À vingt-quatre heures d’une retraite forcée, Bittersmith entend bien profiter de sa dernière journée. Pourquoi ne pas s’offrir une petite gâterie servie par la serveuse du café voisin, par le chantage s’il le faut? La journée risque d’être moins paisible que prévue lorsque le shérif est appelé sur une scène de crime. À Bittersmith, c’est chose rare. Le corps de Burt Haudesert, père de famille, fermier et membre de la milice du Wyoming, est retrouvé dans sa grange, transpercé par une fourche. Sa fille Gwen a disparu. La femme d’Haudesert suspecte Gale G’Wain, le garçon de ferme orphelin, lui aussi manquant à l’appel.
Il fait un temps de chien.

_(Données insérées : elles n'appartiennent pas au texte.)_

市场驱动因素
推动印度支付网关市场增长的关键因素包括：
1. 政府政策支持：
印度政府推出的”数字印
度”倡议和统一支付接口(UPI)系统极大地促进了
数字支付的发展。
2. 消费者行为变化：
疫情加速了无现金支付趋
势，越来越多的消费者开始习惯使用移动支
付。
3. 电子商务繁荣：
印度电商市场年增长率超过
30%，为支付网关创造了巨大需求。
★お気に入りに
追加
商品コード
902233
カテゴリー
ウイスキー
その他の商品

Le blizzard n’en finit plus de souffler. Pour le shérif, chaque instant compte. Dans cette nature impitoyable qui engloutit tout, il mettra tout en son pouvoir pour retrouver Gale et Gwen.
En faisant alterner les voix de Bittersmith, personnage aussi immonde qu’immoral, et celle de Gale, sensible à l’extrême, Clayton Lindemuth retrace les fils sinueux du drame et de ses conséquences. Le huis clos est oppressant, à la mesure des secrets que les histoires croisées des personnages révèlent peu à peu.

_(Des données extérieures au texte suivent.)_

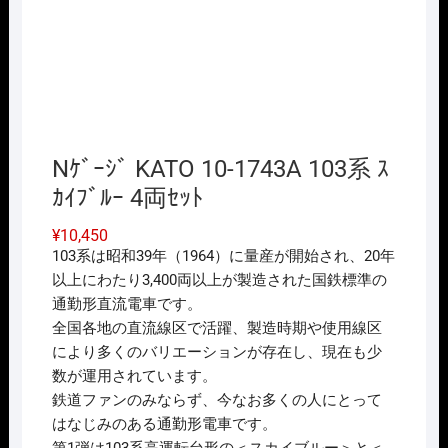
Nｹﾞｰｼﾞ KATO 10-1743A 103系 ｽ
ｶｲﾌﾞﾙｰ 4両ｾｯﾄ
¥
10,450
103系は昭和39年（1964）に量産が開始され、20年
以上にわたり3,400両以上が製造された国鉄標準の
通勤形直流電車です。
全国各地の直流線区で活躍、製造時期や使用線区
により多くのバリエーションが存在し、現在も少
数が運用されています。
鉄道ファンのみならず、今なお多くの人にとって
はなじみのある通勤形電車です。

Dans ce bled paumé, où les plus faibles sont soumis à des hommes rudes et frustres, devant lesquels il ne reste qu’à courber l’échine, la révolte est vite étouffée. Le silence fait figure de loi. Les bribes du passé offre un tableau glacial et cinglant des personnages. Chacun a ses zones d’ombre et de lumière, à l’abri de tout manichéisme.

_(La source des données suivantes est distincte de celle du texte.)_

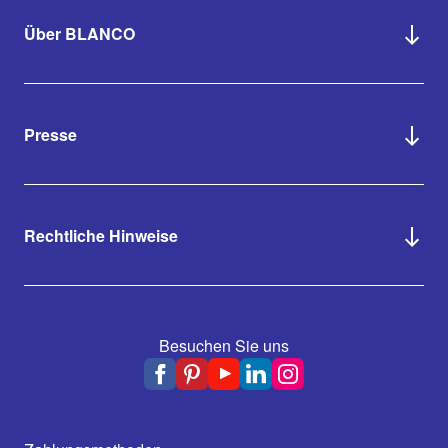
Über BLANCO
Presse
Rechtliche Hinweise
Besuchen Sie uns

L’atmosphère et les tensions s’épaississent à mesure que les corps tombent dans la neige en attendant d’être dévorés par les loups. Comme quoi la neige ne saurait recouvrir tous les secrets et la pourriture endémique qui règne dans ce patelin.
Une contrée paisible et froide se révèle un polar rural d’une force implacable, à l’écriture envoûtante, à l’univers viril, sauvage. Pour Clayton Lindemuth, c’est une première incursion dans l’univers du polar. Une incursion réussie haut la main.